• **EXERCISE TEXT**
Skip to main content

Versatile Data Kit SDK plugin provides support for Impala database.

Project description

This plugin allows vdk-core to interface with and execute queries against an Impala database.

monthly download count for vdk-impala

Features

  • It provides a powerful recovery mechanism handling a lot of challenges - like eventual consistency issues in Impala and more. In one production deployment of VDK it was able to improve SLA of Impala from 95% (queries directly to Impala) to 99% (queries using VDK to Impala).
  • It automatically classifies error based on who is best responsible to handle them - user (job owner) vs platform (infra owner).
  • It provides a default implementation of Kimball templates for generating SCD1, SCD2 dimension tables, Periodic Snapshot Fact Table
  • It can collect lineage data, assuming a lineage logger has been provided through the vdk-core configuration (see vdk config-help for more info)

Usage

Run

pip install vdk-impala

After this, data jobs will have access to a Impala database connection, managed by Versatile Data Kit SDK.

If it is the only database plugin installed , vdk would automatically use it. Otherwise, users need to set VDK_DB_DEFAULT_TYPE=IMPALA as an environment variable or set 'db_default_type' option in the data job config file (config.ini).

For example

    def run(job_input: IJobInput):
        job_input.execute_query("select 'Hi Impala!'")

• **EXCERPTED RECORDS**
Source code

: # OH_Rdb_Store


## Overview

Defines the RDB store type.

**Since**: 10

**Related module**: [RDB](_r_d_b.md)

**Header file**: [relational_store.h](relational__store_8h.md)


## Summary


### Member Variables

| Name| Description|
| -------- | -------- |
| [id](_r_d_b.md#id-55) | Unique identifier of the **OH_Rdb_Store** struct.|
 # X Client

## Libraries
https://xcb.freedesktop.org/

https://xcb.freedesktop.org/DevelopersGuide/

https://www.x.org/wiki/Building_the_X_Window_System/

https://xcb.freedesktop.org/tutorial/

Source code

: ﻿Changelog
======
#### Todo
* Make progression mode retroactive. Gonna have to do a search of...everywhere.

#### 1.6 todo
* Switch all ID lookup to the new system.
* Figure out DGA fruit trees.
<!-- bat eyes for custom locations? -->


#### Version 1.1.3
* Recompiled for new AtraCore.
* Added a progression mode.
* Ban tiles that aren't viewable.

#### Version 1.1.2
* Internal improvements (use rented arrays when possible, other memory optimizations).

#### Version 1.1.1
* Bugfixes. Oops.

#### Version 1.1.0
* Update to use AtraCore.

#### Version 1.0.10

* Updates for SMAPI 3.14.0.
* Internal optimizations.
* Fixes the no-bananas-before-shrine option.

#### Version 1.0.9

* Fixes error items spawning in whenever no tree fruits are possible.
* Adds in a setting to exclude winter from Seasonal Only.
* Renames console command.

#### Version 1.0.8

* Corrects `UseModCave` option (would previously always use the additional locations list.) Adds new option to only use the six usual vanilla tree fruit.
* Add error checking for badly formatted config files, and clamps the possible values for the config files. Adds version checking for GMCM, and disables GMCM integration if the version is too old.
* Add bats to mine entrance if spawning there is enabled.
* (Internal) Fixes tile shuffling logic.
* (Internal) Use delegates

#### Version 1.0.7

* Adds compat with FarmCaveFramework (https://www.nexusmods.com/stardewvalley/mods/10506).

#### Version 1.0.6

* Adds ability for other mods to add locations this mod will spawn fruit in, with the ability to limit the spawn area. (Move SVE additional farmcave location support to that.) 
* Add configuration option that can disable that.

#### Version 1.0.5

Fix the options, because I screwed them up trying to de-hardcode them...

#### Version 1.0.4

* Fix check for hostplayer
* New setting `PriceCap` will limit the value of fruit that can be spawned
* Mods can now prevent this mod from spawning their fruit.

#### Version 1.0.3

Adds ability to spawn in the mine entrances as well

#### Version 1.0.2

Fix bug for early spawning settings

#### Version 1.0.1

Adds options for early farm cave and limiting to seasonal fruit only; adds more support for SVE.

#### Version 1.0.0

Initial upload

• **TASK ITEM A**
Check each statement against the Impala plugin text. For each one, answer yes or no and quote the exact words of the text that decide it.
(i) In one production deployment, using the plugin raised Impala's SLA from 95% to 99%.
(ii) Users must always set VDK_DB_DEFAULT_TYPE=IMPALA for vdk to use the plugin.
(iii) Lineage collection depends on a lineage logger being provided through the vdk-core configuration.
• **TASK ITEM B**
According to the Impala plugin text, which two parties can errors be assigned to when the plugin classifies them?
• **TASK ITEM C**
Extend the Impala plugin text, beginning right after its final line.

• **WRITTEN RESPONSE A**
(i) Yes: "it was able to improve SLA of Impala from 95% (queries directly to Impala) to 99% (queries using VDK to Impala)"
(ii) No: "If it is the only database plugin installed , vdk would automatically use it."
(iii) Yes: "assuming a lineage logger has been provided through the vdk-core configuration"

• **WRITTEN RESPONSE B**
Errors are assigned either to the user (the job owner) or to the platform (the infra owner).

• **WRITTEN RESPONSE C**
Lineage

The package can gather lineage data for all successful Impala SQL queries that have actually read or written data. Other plugins can read and optionally send the lineage data to separate system. They need to provide ILineageLogger implementation and hook this way:

    @hookimpl
    def vdk_initialize(context: CoreContext) -> None:
        context.state.set(StoreKey[ILineageLogger]("impala-lineage-logger"), MyLogger())

Lineage is calculated based on the executed query profile. It is retrieved via the cursor by executing additional RPC request against the same Impala node that has coordinated the query right after the original query has successfully finished. See https://impala.apache.org/docs/build/html/topics/impala_logging.html for more information how profiles are stored and here https://impala.apache.org/docs/build/impala-3.1.pdf for more information about the profiles themselves.

If enabled, query plan is retrieved for every successfully executed query against Impala excluding keepalive queries like "Select 1".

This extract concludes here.